Matthau gets off some great lines. "Love without irritation is just lust. Not that there's anything particularly wrong with lust."

When Pete asks Tillie where she hails from and she responds, "San Jose", Pete retorts with "I have to be honest with you. That isn't much of a "hail". Next time you're asked, say, oooh, I don't know... Indianapolis".

When Tillie offers to make Pete a drink and asks what he wants, he says "Whatever's the most trouble".

There's an enjoyable movie wanting to break out here, but....

Matthau is such a louse to Tillie for 90% of the film, I wasn't sure what I was supposed to cheer for, certainly not for these two unhappy people to stay together, when they seem, at every turn, to be settling for each other.

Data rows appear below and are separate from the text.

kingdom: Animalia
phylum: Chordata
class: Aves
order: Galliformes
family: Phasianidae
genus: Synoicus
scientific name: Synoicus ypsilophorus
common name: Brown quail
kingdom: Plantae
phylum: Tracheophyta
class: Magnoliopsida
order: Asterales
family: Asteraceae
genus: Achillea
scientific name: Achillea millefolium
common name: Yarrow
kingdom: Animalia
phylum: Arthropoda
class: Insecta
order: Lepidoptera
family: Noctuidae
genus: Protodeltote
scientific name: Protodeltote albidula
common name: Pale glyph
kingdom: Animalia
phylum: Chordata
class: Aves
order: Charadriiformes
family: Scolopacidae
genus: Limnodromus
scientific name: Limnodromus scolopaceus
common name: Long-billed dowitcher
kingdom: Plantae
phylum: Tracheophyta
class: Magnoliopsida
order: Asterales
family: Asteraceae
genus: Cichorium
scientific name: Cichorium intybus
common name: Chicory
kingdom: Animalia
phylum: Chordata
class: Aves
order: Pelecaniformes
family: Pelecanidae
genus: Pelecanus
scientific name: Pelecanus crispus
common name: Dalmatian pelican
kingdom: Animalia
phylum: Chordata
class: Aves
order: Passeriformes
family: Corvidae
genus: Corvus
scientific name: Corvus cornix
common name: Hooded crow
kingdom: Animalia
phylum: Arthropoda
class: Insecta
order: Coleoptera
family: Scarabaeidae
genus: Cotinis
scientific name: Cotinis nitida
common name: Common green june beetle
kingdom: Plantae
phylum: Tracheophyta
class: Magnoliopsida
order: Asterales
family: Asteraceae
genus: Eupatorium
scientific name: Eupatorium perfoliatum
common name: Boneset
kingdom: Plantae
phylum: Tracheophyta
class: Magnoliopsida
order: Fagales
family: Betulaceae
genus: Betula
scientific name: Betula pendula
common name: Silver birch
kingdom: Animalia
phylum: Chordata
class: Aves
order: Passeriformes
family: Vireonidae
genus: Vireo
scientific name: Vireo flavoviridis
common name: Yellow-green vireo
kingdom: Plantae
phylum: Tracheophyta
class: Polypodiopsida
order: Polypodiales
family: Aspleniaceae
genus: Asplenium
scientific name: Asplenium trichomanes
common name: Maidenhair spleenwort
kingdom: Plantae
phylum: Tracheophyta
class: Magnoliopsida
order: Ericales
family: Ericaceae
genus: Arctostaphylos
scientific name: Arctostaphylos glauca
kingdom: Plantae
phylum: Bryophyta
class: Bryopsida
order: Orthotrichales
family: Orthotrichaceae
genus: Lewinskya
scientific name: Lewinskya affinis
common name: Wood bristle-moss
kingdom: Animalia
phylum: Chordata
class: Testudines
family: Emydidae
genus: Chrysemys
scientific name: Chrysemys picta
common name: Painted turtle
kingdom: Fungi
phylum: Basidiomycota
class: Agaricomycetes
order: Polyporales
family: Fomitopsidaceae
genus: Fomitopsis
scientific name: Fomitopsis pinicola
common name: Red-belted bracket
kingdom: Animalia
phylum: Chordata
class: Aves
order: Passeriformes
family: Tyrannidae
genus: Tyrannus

A catfight between Gertrude and Tillie near the end of the film seems like a bit of physical comedy edited in from another film. It makes zero sense. Think about Jimmy's final scene with Tillie, it makes no sense for him to be saying any of that and her reaction seems like she's near comatose on Xanax.

Burnett, Matthau and Nelson are always worth watching, but PETE N TILLIE spirals into a major stretch of my goodwill by the final act.

Playing like a mix between a very bad Woody Allen movie and a half-assed take on "Terms of Endearment", it gets a C.